REQUIREMENT:
Render this sentence from the Thomas Cleeve biography in French: "Cleeve was also senior partner in the Cleeve Canning and Cold Storage Company based in British Columbia."

SOURCE PASSAGE:
--- START ---

- Sir Thomas Cleeve
- Born: 5 June 1844 Cleveland, Canada East, Province of Canada
- Died: 19 December 1908 (aged 64) Limerick, County Limerick, Ireland
- Occupation: Businessman

= Thomas Cleeve =

Canadian businessman (1844–1908)

Sir Thomas Henry Cleeve (5 June 1844 – 19 December 1908) was a Canadian-born businessman, domiciled in Ireland, who was elected High Sheriff of Limerick City on three occasions.

==Background==

Thomas Cleeve was born in Cleveland in Canada East, and was the eldest son of Edward Elmes Cleeve, an English immigrant, and Sophia Journeaux, whose family came from Ireland.

==Business career==

In 1860, Thomas Cleeve travelled to Ireland to stay with his mother's relatives who ran an agricultural machinery business in Limerick known as J.P. Evans & Company. Young Thomas decided to remain in Ireland and eventually assumed control of the business.

In 1883, Cleeve started a new enterprise, the Condensed Milk Company of Ireland, in conjunction with two local businessmen. The company manufactured dairy products, such as condensed milk, butter, cheese and confectionery. Its headquarters were located in Limerick city, on the northern bank of the River Shannon. The business expanded over the next 20 years to become the largest of its type in the United Kingdom.

Cleeve was also senior partner in the Cleeve Canning and Cold Storage Company based in British Columbia.

He was the President of Limerick Chamber in 1908–09.

==Public office==

In 1899, Cleeve was voted on to Limerick City Council. That same year, his fellow councillors elected him as High Sheriff of Limerick City, the Queen's representative in the city. He held the position again in 1907 and 1908.

In 1900, following a visit to Ireland by Queen Victoria, Cleeve received a knighthood from the Lord Lieutenant of Ireland.

==Final illness==

In December 1908, Cleeve was taken ill at a public function. Despite undergoing surgery, he died of peritonitis a few days later at the age of 64. According to contemporary newspaper reports his funeral was one of the largest seen in Limerick city, with crowds lining the streets up to an hour before the cortège passed. He is buried in the churchyard of St. Mary's Cathedral in the city.

==Family==

Cleeve married Phoebe Agnes Dann in 1874 and they had five children. The author and broadcaster Brian Cleeve was a grand-nephew of Sir Thomas Cleeve.

--- END ---

STUDY MATERIAL:
--- START ---

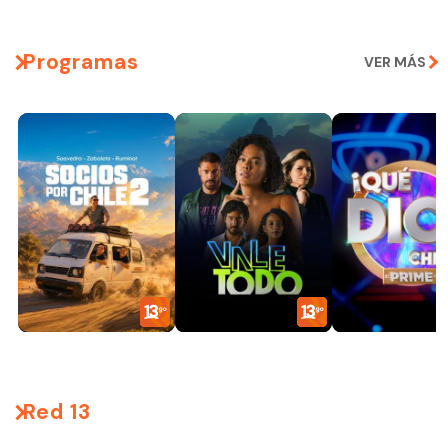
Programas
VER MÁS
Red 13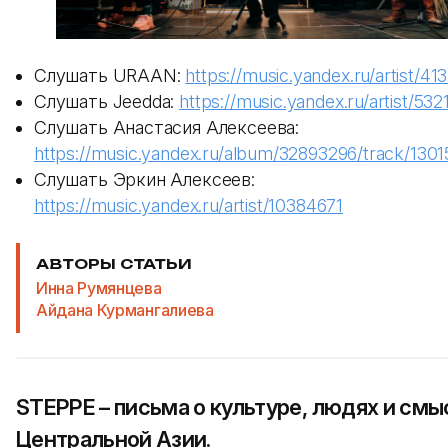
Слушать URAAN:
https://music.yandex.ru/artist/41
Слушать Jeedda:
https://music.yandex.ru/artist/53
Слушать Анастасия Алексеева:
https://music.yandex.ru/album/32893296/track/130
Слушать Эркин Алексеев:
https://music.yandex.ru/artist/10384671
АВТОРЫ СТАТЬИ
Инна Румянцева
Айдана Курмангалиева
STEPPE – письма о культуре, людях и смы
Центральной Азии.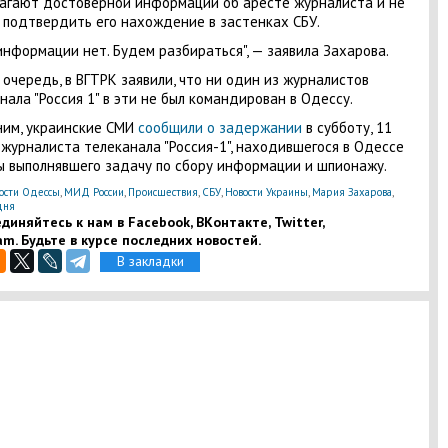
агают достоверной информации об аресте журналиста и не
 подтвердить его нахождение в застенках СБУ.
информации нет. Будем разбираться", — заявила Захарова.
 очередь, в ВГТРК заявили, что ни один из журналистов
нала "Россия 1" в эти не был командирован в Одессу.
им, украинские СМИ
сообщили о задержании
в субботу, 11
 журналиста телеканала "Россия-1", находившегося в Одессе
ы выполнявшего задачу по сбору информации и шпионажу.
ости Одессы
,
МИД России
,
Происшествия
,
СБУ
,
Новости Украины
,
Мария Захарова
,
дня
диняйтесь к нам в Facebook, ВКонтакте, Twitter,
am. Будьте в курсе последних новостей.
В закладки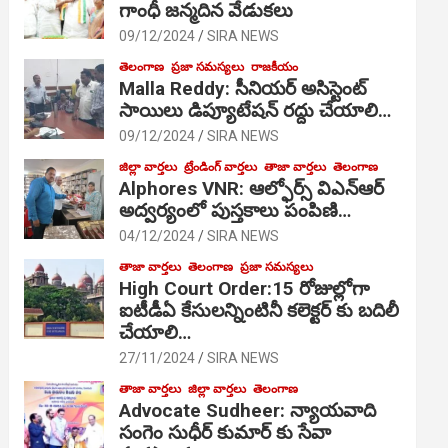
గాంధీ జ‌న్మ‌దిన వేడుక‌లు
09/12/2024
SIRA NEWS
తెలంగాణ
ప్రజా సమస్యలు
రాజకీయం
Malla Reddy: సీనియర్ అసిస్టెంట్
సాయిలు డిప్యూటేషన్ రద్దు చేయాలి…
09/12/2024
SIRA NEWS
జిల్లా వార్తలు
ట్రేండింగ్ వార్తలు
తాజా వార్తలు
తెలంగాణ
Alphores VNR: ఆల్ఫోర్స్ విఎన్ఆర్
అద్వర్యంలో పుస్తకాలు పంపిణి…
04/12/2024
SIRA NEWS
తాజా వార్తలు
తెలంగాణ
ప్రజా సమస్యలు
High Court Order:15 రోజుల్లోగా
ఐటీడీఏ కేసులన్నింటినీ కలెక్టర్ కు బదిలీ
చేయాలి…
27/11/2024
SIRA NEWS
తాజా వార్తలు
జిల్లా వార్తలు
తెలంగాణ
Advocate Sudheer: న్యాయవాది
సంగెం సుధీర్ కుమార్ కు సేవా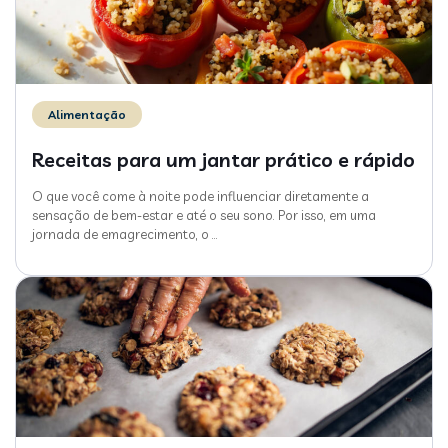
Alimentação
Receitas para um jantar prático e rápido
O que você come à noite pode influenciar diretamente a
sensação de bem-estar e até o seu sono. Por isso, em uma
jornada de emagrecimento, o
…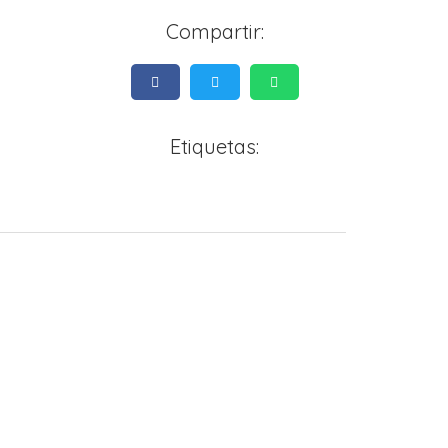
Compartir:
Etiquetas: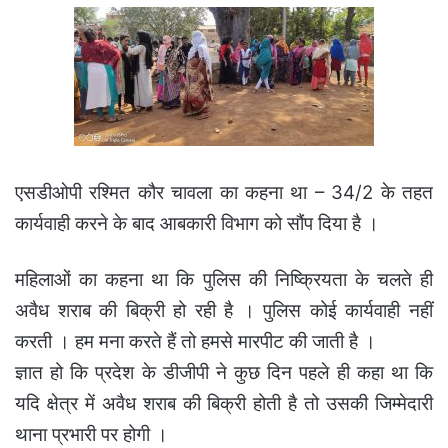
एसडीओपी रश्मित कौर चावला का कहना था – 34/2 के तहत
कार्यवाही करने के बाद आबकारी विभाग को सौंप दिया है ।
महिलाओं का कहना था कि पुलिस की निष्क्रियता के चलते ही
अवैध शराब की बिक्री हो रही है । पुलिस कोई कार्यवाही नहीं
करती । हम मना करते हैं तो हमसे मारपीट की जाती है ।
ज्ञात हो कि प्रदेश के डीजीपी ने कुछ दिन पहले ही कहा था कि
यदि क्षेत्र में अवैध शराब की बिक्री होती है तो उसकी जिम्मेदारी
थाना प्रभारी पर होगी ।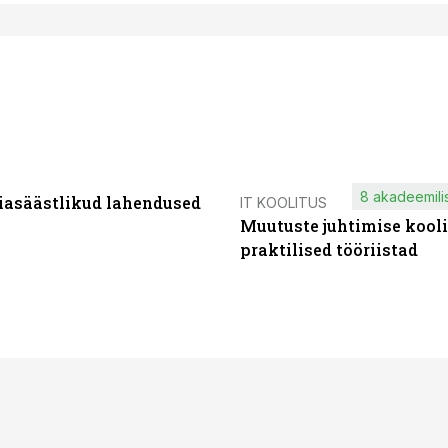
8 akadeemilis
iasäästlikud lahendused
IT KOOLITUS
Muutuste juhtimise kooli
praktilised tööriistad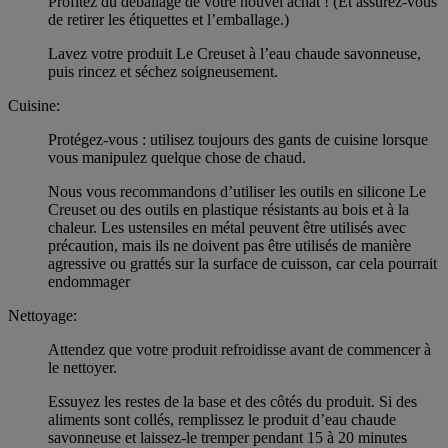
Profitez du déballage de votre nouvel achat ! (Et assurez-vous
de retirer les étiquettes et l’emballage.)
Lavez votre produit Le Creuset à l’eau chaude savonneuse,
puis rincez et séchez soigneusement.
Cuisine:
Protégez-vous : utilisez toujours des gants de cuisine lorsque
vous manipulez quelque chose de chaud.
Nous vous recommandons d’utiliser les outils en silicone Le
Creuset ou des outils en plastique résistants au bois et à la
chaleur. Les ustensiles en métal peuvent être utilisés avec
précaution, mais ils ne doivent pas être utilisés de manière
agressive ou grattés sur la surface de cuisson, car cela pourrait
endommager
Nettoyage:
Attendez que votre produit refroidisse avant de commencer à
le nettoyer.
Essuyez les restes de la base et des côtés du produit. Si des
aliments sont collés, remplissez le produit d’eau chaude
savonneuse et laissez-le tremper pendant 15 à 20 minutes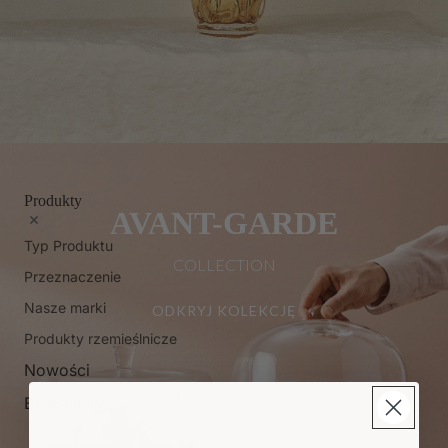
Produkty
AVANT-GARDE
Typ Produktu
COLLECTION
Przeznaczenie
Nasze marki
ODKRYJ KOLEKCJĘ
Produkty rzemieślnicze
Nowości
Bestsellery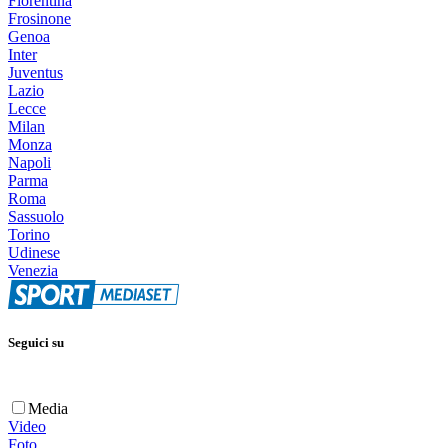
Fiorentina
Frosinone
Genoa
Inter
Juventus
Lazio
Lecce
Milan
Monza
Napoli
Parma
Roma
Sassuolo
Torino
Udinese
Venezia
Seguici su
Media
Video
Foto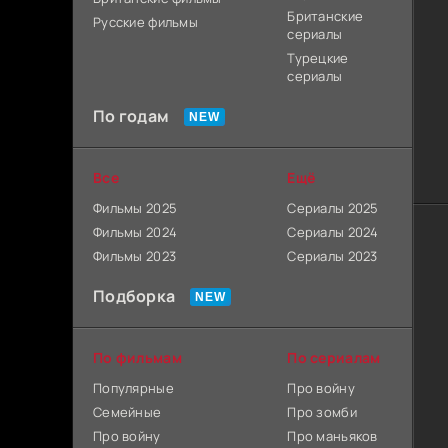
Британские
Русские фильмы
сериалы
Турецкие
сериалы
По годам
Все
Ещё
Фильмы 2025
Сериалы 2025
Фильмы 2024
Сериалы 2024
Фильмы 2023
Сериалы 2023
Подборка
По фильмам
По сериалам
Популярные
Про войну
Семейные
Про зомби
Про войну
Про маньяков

--- END ---

SOLUTION FOR THIS TASK:
Cleeve était également associé principal de la Cleeve Canning and Cold Storage Company, établie en Colombie-Britannique.